In particular, he pointed to Minow’s article on equality and equity, which is the most-read piece to date. Also high on the most-read list were the journal’s symposia, including one on meritocracy and a recent one on the landmark case Brown v. Board of Education. “I’m willing to bet that there is not another symposium on Brown that has as wide an ideological spectrum of voices as this one,” he said.

Finally, he mentioned the current issue’s symposium on affirmative action, “again an issue right on our front pages, still extremely volatile.” Two panelists, Harvard Law Professor Benjamin Eidelson and Boston College Law Professor Kent Greenfield, contributed to the symposium and unpacked some of its issues during the talk.

Eidelson looked at contradictory factors in the oft-discussed 2023 case of Students for Fair Admissions v. Harvard.
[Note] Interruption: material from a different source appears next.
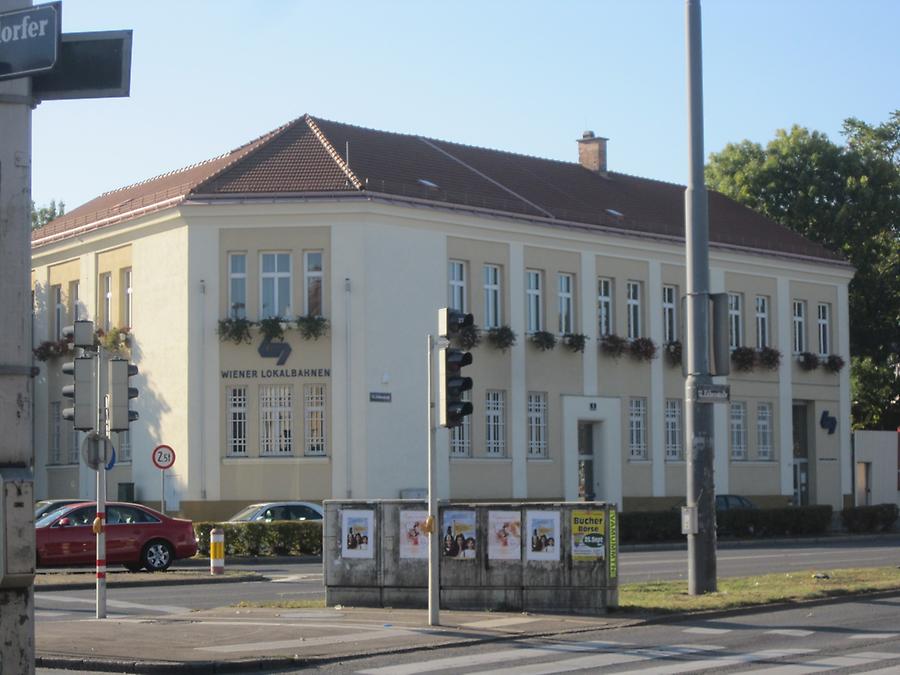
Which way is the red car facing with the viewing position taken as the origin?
facing to the left of the viewer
This U.S. Supreme Court decision is widely understood to have put an end to race-based affirmative action programs in college admissions, ruling that they violate the Equal Protection Clause of the 14th Amendment.

But Eidelson, referring to an article called “Unreflective Disequilibrium” that he co-wrote with Deborah Hellman of the University of Virginia School of Law, argued that the decision leaves a lot unresolved. “In an interesting and problematic way, it’s incoherent. It’s unwilling to do the reconciling work to square the different things that the justices in the majority think … And that leaves the law in an indeterminate place.”

The key concern, he said, is a section of the opinion that reads “Nothing in this opinion should be construed as prohibiting universities from considering an applicant’s discussion of how race affected his or her life, being through inspiration, discrimination, or otherwise.” That, he suggested, muddies the waters.

“They’re blessing something at the same time they’re quote-unquote ending affirmative action. How they think both of those things can be true is an interesting issue.” The article, he noted, spins out various hypotheticals to address this paradox — that college applicants can still mention how race affected their lives, even while they’re prohibited from citing race itself.

Greenfield discussed his journal piece, “Using the First Amendment to Save Race-Conscious College Admissions,” which connects the decision to another controversial one from 2023, 303 Creative LL.C. v. Elenis, which ruled that a for-profit company was not bound by anti-discrimination law to create websites for same-sex weddings, and was protected by the First Amendment. Greenfield was present for that argument, and it struck him that perhaps mission-driven private universities could claim the same First Amendment protection when it came to using race in applications.

“Just as the Boy Scouts have a right to choose their own community, the South Boston Parade had a right to choose who marched, [and] 303 Creative has a right to choose who it speaks for, universities have that same right to operationalize their mission through its admissions process. So, it’s yet another way to expand the possible ways for universities to withstand what would otherwise be a very harsh rule.”